- Born: c. 1968 Nashville, Tennessee
- Education: Princeton University (A.B.) Harvard Business School (M.B.A.)
- Occupations: Businessman, investor, philanthropist
- Spouse: Julie Damgard
- Children: 3
- Parent(s): Thomas F. Frist Jr. Patricia C. Frist
- Relatives: Thomas F. Frist Sr. (paternal grandfather) Bill Frist (paternal uncle) William R. Frist (brother) Charles A. Elcan (brother-in-law)

= Thomas F. Frist III =

American businessman

Thomas F. Frist III (born c. 1968) is an American heir, businessman, investor and philanthropist from Tennessee. He is the Founder and Managing Principal of Frist Capital, an investment firm.

==Early life==
Thomas F. Frist III was born circa 1968 in Nashville, Tennessee. His father, Thomas F. Frist Jr., is a billionaire who served as the Chairman of HCA Healthcare. His mother, Patricia C. Frist, served as a director of SunTrust Banks from 2000 to 2010. His paternal grandfather, Thomas F. Frist Sr., was a co-founder of HCA. His paternal uncle, Bill Frist, served as a Republican Senator for Tennessee from 1995 to 2007.

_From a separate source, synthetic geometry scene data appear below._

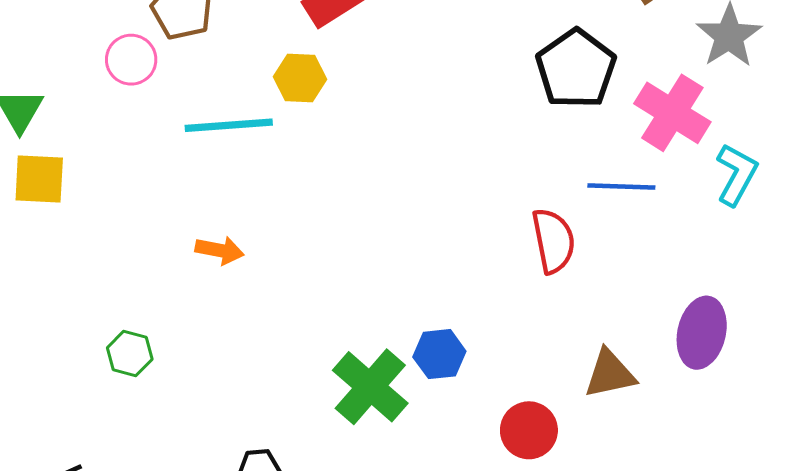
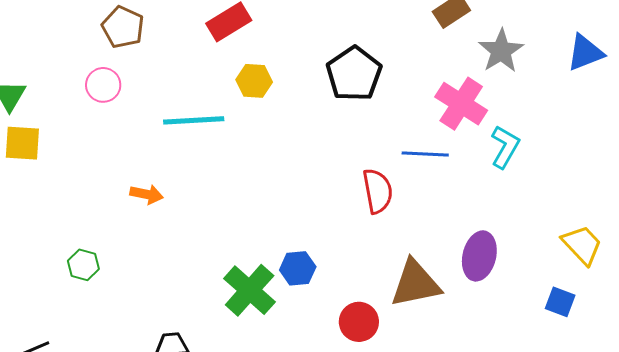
pink circle: (131, 60) -> (103, 85), moved
black pentagon: (576, 69) -> (354, 74), moved
yellow hexagon: (300, 78) -> (254, 81), moved
cyan line: (229, 125) -> (194, 120), moved
brown triangle: (610, 374) -> (415, 284), size x1.4

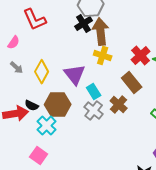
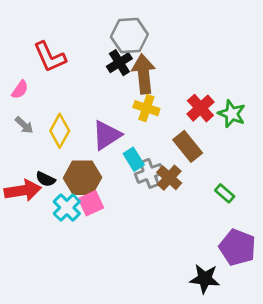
purple triangle: (75, 74) -> (107, 135), turned 35
gray cross: (94, 110) -> (149, 173), moved, turned 30
pink square: (39, 156) -> (91, 203), moved, turned 30

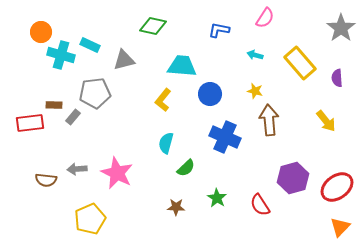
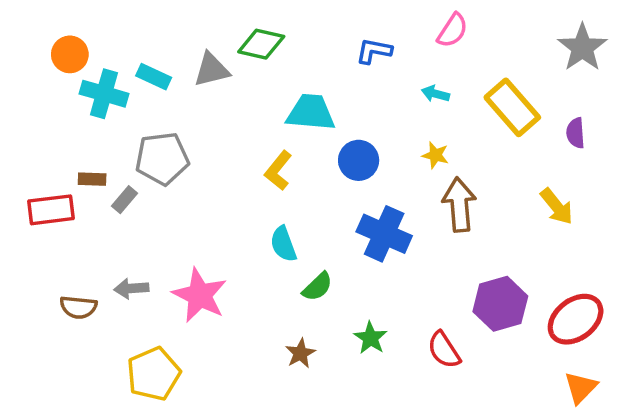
gray triangle: (124, 60) -> (212, 70), moved
cyan semicircle: (166, 143) -> (283, 244), turned -35
brown star: (176, 207) -> (300, 353), turned -30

He graduated with an A.B. in religion from Princeton University in 1991 after completing a 84-page long senior thesis titled "Spiritual Awakenings: The Nashville Sit - Ins, 1960." He received a master's degree in business administration from the Harvard Business School in 1997.

==Career==
Frist was a managing partner at FS Partner, an investment firm based in New York City. He also worked for Rainwater, Inc., Richard Rainwater's investment firm, both in New York City and Fort Worth, Texas.

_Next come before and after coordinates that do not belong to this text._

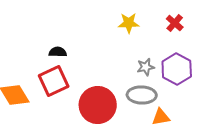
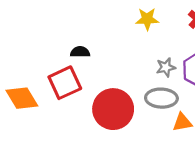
black semicircle: (58, 52) -> (80, 52), moved

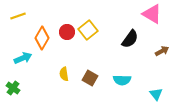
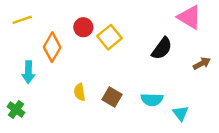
red circle: (67, 32) -> (83, 27), moved
cyan arrow: (23, 58) -> (28, 72), turned 114
cyan triangle: (156, 94) -> (181, 113), moved

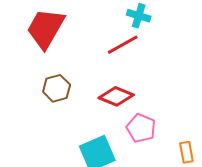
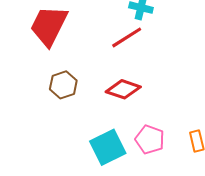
pink pentagon: (141, 128) -> (150, 140), moved

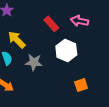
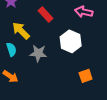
red rectangle: (51, 24) -> (46, 15), moved

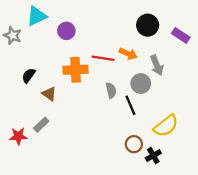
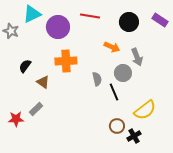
purple circle: (66, 31) -> (58, 27), size x1.5
purple rectangle: (181, 35) -> (160, 20), moved
red line: (103, 58) -> (90, 16), moved

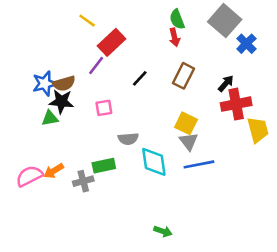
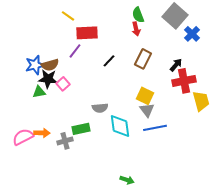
red rectangle: (112, 42) -> (87, 33), turned 40
pink square: (104, 108) -> (63, 84), moved, turned -32
orange arrow: (54, 171) -> (42, 133), turned -147

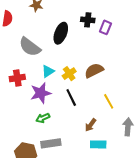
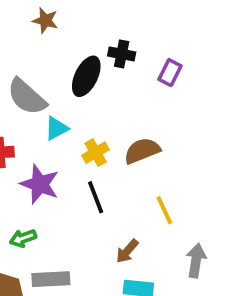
black cross: (88, 20) -> (122, 54), moved
cyan triangle: (48, 71) -> (56, 128), moved
purple star: (41, 93) -> (40, 184), turned 30
green arrow: (43, 118) -> (23, 238), moved

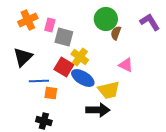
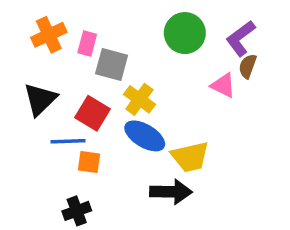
purple L-shape: (150, 22) -> (241, 38), moved, turned -95
brown semicircle: (116, 33) -> (248, 66), moved
pink triangle: (126, 65) -> (223, 85), moved
red square: (64, 67) -> (92, 113), moved
black cross: (44, 121) -> (77, 211), turned -35

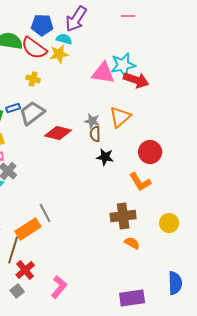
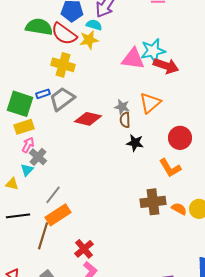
yellow cross: (33, 79) -> (63, 65), size x1.6
gray line: (45, 213) -> (53, 195), moved, turned 66
orange semicircle: (132, 243) -> (179, 209), moved
red cross: (25, 270) -> (84, 249), moved

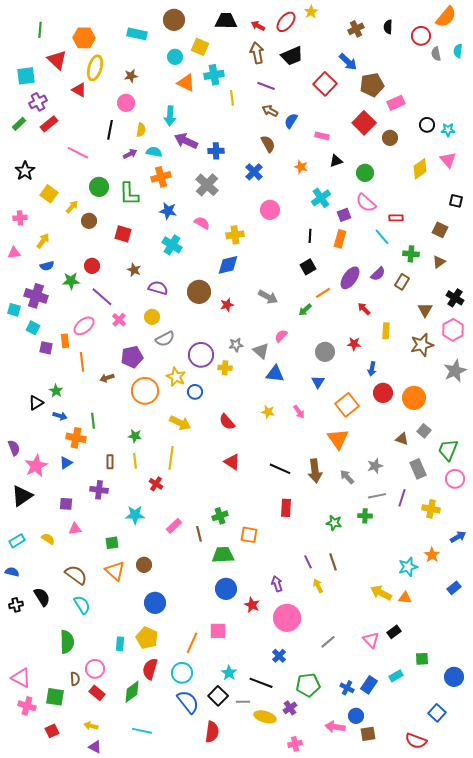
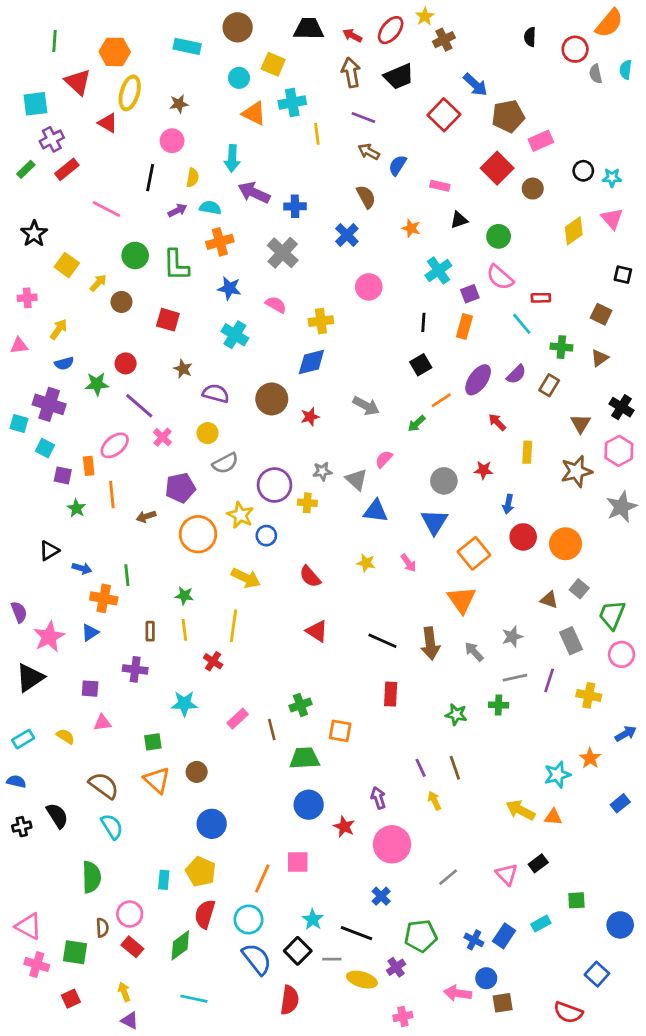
brown cross: (356, 29) -> (444, 40), moved
blue triangle: (318, 382) -> (434, 522), size x1.5
green star: (56, 391) -> (76, 508), moved
yellow arrow: (91, 726) -> (124, 992), turned 56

Frist founded Frist Capital, another investment firm, in 1998. He serves as its Managing Principal. In January 2015, the firm invested US$100 million in Bulow Clinic Partners Group, a subsidiary of Bulow Holdings, an orthotic and prosthetic firm. Meanwhile, the firm sold their investment in Tink's, a spray which attracts deer while deer hunting, to Arcus Hunting, another investment firm.

Frist served on the board of directors of Triad Hospitals. In 2009, he was appointed to the board of directors of Science Applications International Corporation (SAIC), now known as Leidos, a defense corporation. He has served on the board of directors of the Hospital Corporation of America since 2006.

==Philanthropy==
Frist serves on the board of directors of the Frist Foundation.

==Personal life==
In 1998, Frist married Julie Damgard, a Goldman Sachs employee and the daughter of John Michael Damgard, who served as the President of the Futures Industry Association. They have three children. They reside in Belle Meade, Tennessee, near Nashville.